The benefits of preoperative neoadjuvant radiotherapy (NART) for breast cancer are not conclusive and there are no well-established guidelines for NART. We aimed to analyze the difference in survival benefit between NART and postoperative adjuvant radiotherapy (PORT) and screening patients who are suitable for NART.

Methods

A retrospective cohort study using the Surveillance, Epidemiology, and End Results (SEER) from 2010 to 2021 was performed. We comprehensively assessed trends in the management of NART in the population during the past decade. The factors associated with NART were then explored using logistic regression.
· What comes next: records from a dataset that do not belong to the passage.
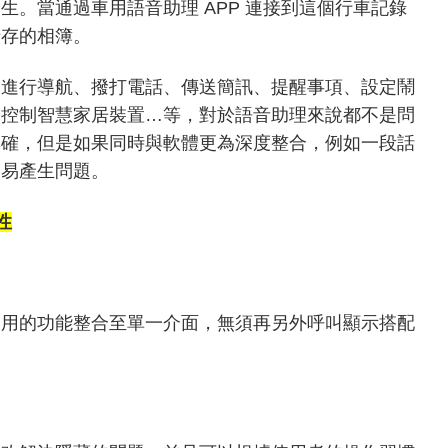
。當通過車用語音助理 APP 連接到這個行車記錄
儲存的相簿。
是進行導航、撥打電話、傳送簡訊、提醒事項、設定鬧
、控制智慧家居裝置…等，對於語音助理來說都不是問
準確，但是如果同時與軟體更為深度整合，例如一段話
容易產生問題。
性
使用的功能整合至單一介面，無須再另外呼叫顯示搭配
。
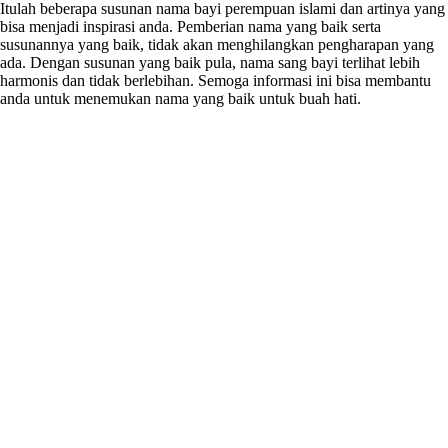
Itulah beberapa susunan nama bayi perempuan islami dan artinya yang
bisa menjadi inspirasi anda. Pemberian nama yang baik serta
susunannya yang baik, tidak akan menghilangkan pengharapan yang
ada. Dengan susunan yang baik pula, nama sang bayi terlihat lebih
harmonis dan tidak berlebihan. Semoga informasi ini bisa membantu
anda untuk menemukan nama yang baik untuk buah hati.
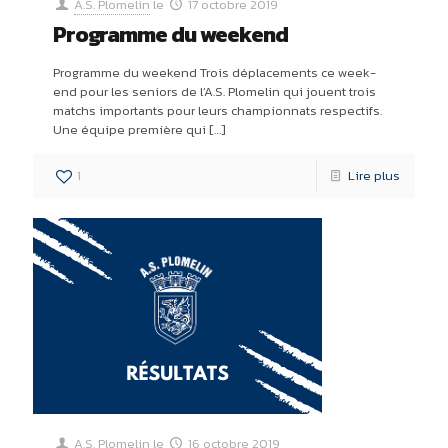
A.S. Plomelin
le
17 octobre 2019
Programme du weekend
Programme du weekend Trois déplacements ce week-
end pour les seniors de l’A.S. Plomelin qui jouent trois
matchs importants pour leurs championnats respectifs.
Une équipe première qui
[…]
1
Lire plus
A.S. Plomelin
le
16 octobre 2019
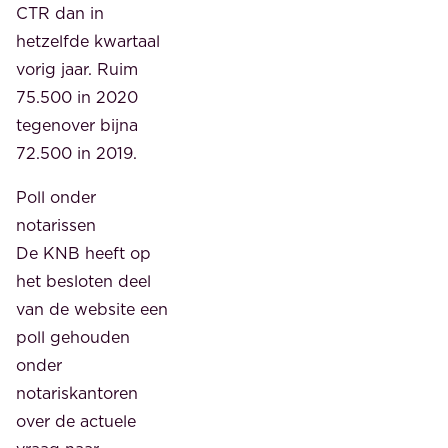
CTR dan in
hetzelfde kwartaal
vorig jaar. Ruim
75.500 in 2020
tegenover bijna
72.500 in 2019.
Poll onder
notarissen
De KNB heeft op
het besloten deel
van de website een
poll gehouden
onder
notariskantoren
over de actuele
We also compared BC patients with preoperative neoadjuvant radiotherapy (NART) or postoperative adjuvant radiotherapy (PORT) for overall survival (OS) and breast cancer-specific survival (BCSS) after propensity score matching (PSM), and attempted to identify precise subgroups of patients that could benefit from NART.

Results

1785 patients receiving NART were identified from a total of 274,199 patients between 2010 and 2021, with a median follow-up time of around 58 months. NART utilization in higher tumor stages shows a slight upward trend. Based on the multivariate logistic regression model, age more than 50 years old (OR = 0.86; 95% CI 0.78 to 0.94), stage II–III (II: OR = 1.49; 95% CI 1.28 to 1.74 III: OR = 2.44; 95% CI 1.98 to 3.00), T4 (OR = 1.52; 95% CI 1.25 to 1.84), HR-/HER2- (OR = 0.8; 95% CI 0.70 to 0.92) were independently correlated with NART. PORT was significantly associated with better survival (P < 0.001, HR = 0.6709; 95% CI 0.5898–0.7630 for OS) after propensity score matching (PSM). Subgroup analyses showed that for patients of HR-/HER2- subtype, AJCC stage I category or patients receiving breast-conserving surgery (BCS), NART and PORT resulted in similar OS and BCSS. We also identified risk factors for second primary malignancies development after breast cancer and found that NART were related to the lower risk of developing second primary malignancies following breast cancer.

Conclusion

Over time, an increasing number of breast cancer patients received NART. We cannot affirm that NART is as effective as PORT in the treatment of BC, however we can consider NART as an alternative option in some contexts such as patients of AJCC stage I category and patients receiving BCS, given its potential advantages of reducing second primary malignancies risk.